You should of course always check the comparestats.pl output but if you are reasonably confident, you could do something like

 perl comparestats.pl missing outdated | while read x y
 do
    wget -O /dev/null http://dev.openstreetmap.org/~ojw/NeedRender/?x=$x&y=$y&priority=2&src=foobar
 done

to automatically enqueue requests for all tiles that the script thinks are either missing or outdated. Use Caution: Make sure you have used a current stats file or you will request many more updates than necessary.
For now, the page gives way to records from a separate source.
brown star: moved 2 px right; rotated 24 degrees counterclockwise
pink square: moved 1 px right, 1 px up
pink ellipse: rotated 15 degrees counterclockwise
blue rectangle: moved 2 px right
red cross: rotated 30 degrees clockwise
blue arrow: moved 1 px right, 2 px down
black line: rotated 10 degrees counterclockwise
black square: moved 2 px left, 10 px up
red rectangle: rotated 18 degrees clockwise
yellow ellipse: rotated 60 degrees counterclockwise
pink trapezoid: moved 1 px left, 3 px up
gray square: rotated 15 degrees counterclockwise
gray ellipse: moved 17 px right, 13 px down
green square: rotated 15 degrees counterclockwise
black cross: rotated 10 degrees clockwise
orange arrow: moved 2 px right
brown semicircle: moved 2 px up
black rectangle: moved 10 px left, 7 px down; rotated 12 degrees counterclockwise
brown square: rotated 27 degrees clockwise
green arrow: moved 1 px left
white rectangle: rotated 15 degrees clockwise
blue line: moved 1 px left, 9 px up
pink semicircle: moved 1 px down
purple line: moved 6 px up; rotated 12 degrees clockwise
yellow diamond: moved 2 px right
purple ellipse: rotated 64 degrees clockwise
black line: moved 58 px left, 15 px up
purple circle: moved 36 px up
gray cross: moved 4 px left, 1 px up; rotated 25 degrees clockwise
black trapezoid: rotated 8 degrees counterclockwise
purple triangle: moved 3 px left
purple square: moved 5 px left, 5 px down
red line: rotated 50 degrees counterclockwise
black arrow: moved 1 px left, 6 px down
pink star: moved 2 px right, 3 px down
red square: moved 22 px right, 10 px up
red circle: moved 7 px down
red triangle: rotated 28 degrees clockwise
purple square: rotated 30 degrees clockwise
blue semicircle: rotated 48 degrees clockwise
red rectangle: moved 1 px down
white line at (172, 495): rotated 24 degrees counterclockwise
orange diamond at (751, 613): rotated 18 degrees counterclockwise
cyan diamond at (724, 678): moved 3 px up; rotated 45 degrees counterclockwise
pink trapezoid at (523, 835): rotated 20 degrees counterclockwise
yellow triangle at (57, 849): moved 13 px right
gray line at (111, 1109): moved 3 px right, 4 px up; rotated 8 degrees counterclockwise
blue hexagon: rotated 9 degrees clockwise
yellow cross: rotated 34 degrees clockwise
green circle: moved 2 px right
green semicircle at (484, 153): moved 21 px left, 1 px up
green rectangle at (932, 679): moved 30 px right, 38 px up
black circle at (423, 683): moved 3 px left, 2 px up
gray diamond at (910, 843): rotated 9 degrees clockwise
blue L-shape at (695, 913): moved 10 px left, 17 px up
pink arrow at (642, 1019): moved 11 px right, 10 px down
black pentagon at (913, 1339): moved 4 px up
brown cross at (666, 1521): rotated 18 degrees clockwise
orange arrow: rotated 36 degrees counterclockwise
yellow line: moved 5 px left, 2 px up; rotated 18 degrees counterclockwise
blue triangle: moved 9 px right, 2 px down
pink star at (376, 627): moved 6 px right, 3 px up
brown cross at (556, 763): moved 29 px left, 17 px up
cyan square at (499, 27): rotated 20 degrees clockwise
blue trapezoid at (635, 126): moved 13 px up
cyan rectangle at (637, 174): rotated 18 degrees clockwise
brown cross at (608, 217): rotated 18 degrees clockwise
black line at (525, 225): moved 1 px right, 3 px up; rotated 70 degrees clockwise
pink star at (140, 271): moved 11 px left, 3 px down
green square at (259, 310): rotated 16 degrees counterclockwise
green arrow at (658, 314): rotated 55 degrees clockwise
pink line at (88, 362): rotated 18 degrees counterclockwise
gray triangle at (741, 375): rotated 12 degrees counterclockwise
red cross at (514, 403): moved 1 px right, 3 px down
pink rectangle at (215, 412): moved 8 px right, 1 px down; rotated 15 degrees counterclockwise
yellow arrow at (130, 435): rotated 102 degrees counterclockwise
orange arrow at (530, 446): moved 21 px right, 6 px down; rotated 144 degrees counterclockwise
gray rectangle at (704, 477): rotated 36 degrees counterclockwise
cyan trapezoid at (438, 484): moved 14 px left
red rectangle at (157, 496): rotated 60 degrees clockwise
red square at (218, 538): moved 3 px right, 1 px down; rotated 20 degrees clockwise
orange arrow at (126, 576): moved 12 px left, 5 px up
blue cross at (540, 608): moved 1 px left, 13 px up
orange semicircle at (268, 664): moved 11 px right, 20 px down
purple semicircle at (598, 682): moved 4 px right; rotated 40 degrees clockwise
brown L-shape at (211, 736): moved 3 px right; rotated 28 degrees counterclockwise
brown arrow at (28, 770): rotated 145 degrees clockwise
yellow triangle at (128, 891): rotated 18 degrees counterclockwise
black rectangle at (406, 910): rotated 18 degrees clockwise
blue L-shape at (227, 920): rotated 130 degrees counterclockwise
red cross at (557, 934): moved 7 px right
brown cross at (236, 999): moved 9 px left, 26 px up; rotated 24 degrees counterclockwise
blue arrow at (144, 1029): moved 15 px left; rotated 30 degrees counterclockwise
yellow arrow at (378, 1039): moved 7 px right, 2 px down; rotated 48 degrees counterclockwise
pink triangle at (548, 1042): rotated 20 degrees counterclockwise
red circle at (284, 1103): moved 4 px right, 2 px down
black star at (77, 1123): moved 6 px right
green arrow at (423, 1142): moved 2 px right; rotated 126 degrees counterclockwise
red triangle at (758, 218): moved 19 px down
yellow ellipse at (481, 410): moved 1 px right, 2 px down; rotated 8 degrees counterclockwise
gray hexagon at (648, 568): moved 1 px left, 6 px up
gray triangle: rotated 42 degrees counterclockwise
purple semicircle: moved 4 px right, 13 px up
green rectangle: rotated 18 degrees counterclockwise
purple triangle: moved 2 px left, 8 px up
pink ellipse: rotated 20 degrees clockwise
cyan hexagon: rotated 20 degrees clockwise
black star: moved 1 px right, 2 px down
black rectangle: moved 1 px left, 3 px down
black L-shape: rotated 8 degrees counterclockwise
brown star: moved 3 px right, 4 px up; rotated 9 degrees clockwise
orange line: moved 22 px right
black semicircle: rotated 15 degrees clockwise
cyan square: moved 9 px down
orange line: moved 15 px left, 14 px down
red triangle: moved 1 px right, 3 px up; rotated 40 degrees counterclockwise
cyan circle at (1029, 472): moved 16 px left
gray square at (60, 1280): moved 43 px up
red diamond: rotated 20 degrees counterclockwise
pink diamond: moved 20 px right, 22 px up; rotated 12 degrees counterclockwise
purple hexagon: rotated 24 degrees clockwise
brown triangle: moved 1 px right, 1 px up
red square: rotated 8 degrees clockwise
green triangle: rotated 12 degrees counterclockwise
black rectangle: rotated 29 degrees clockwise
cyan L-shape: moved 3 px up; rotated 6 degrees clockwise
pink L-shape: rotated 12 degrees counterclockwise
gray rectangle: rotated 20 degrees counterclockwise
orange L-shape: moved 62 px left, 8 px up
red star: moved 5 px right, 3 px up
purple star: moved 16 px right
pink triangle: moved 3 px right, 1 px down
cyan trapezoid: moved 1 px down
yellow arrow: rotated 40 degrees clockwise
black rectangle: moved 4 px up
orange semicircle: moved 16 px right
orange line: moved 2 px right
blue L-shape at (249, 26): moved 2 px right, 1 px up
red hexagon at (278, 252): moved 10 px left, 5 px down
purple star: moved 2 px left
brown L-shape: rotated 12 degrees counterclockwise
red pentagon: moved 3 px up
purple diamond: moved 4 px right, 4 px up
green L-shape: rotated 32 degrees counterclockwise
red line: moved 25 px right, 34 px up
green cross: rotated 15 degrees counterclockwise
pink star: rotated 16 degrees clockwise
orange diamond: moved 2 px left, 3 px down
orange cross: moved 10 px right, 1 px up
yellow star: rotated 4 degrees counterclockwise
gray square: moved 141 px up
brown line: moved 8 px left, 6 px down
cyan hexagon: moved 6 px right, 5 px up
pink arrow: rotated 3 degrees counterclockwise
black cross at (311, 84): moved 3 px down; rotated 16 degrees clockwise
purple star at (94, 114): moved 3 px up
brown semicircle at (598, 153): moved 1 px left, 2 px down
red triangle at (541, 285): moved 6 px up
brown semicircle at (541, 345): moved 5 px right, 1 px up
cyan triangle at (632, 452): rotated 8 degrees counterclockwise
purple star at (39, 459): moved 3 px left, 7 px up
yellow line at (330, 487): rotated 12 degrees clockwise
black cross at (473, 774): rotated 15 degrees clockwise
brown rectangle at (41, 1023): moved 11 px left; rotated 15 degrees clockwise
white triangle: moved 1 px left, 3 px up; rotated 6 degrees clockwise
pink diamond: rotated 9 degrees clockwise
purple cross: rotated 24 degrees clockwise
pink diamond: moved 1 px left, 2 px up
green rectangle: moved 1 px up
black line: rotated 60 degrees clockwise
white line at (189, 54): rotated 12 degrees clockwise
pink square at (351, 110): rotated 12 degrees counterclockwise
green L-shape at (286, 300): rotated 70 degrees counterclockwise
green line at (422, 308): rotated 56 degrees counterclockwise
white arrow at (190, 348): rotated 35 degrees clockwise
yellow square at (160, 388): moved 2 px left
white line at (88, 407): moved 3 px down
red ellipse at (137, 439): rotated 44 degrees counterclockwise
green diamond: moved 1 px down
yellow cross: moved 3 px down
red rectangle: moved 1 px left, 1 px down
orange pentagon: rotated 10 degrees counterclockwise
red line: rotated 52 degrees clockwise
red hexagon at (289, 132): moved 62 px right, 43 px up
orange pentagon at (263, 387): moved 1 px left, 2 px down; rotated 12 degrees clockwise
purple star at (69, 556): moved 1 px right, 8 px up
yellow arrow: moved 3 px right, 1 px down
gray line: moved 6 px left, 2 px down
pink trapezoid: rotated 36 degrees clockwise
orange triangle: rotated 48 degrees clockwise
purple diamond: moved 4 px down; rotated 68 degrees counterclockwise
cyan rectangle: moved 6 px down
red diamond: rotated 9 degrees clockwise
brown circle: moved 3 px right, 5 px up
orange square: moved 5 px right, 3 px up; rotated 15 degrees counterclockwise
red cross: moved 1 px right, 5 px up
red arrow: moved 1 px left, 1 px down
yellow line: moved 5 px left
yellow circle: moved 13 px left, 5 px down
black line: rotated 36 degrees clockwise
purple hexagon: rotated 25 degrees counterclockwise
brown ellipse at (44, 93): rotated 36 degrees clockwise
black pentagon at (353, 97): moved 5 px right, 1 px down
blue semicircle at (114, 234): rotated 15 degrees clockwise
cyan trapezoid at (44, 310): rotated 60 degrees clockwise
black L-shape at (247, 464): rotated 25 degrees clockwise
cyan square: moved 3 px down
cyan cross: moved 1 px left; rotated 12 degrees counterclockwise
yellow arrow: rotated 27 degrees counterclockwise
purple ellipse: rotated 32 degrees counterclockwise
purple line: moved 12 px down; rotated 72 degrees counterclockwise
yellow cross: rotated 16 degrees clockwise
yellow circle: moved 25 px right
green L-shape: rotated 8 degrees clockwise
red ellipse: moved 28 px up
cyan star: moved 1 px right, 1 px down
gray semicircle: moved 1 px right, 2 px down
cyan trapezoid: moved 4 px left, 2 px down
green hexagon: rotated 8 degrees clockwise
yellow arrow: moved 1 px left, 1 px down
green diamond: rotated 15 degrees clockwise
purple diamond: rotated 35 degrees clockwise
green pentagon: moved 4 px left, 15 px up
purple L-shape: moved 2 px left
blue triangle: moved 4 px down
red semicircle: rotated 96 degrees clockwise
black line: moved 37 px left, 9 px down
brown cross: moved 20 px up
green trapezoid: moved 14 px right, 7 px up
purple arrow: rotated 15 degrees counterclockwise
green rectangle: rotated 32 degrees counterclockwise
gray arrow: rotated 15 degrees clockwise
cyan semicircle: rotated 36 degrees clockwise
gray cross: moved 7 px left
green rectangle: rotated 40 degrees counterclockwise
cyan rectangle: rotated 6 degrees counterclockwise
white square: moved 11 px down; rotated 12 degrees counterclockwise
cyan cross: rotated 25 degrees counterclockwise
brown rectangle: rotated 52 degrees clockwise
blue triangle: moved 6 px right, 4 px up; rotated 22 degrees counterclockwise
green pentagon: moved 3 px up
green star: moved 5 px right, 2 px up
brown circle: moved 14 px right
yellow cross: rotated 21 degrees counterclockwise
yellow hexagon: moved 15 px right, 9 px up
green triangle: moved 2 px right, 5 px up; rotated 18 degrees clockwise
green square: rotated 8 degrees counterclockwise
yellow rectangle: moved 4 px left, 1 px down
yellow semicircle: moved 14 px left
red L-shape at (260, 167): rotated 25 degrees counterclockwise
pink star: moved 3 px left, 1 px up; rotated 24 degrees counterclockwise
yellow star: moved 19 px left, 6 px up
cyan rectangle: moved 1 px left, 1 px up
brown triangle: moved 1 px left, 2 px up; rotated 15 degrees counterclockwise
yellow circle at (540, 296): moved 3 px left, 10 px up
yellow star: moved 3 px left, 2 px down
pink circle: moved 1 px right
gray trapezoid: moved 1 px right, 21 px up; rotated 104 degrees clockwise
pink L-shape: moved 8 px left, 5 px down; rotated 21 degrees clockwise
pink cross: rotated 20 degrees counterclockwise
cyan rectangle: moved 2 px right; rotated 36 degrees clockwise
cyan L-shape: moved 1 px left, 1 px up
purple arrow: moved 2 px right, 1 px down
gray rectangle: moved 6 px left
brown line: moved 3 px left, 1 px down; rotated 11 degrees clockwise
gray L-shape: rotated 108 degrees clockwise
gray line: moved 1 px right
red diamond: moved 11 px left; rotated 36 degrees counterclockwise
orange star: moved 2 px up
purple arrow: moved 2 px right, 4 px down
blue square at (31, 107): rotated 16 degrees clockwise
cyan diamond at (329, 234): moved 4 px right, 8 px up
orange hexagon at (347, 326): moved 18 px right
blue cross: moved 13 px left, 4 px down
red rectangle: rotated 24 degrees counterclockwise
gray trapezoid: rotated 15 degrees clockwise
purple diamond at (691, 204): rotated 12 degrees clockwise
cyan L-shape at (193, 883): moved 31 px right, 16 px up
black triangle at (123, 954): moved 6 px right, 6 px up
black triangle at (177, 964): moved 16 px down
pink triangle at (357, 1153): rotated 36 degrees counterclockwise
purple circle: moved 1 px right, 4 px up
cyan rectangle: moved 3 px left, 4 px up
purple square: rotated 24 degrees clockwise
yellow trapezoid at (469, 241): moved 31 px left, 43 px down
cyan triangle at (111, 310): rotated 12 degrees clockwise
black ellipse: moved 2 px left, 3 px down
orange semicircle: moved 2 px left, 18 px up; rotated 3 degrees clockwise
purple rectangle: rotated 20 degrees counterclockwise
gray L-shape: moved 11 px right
Be aware that anything that has been rendered between the creation of your stats file and the time that you run your analysis cannot be considered by this mechanism. TODO: Use a fine-grained approach that, before requesting tile rendering, use the individual status check from tiles@home/APIs to check the latest status of the tile in question.

Step 3: Finding outdated low-zoom tiles

Since low-zoom tiles (levels 7 to 11) are generated from level-12 tiles and not directly from OSM data, a view at the stats file alone can tell us which tiles need to be re-generated. The algorithm is:

  1. From looking at all existing level-12 tiles, compute a list of all level-7 tiles that should exist (divide x and y of level-12 tile by 32).
  2. For each of the level-7 tiles that should exist, compare the last modification time of the newest level-12 tile contained with the modification time of the level-7 tile (using 0 if the tile does not exist). Re-generate if level-12 has newer modification time.

The script checkl7.pl does this. It reads a stat file on standard input, takes the same optional arguments as comparestats.pl, and produces similar output.

The script ignores level-12 tiles that (judging from their size) seem to be empty.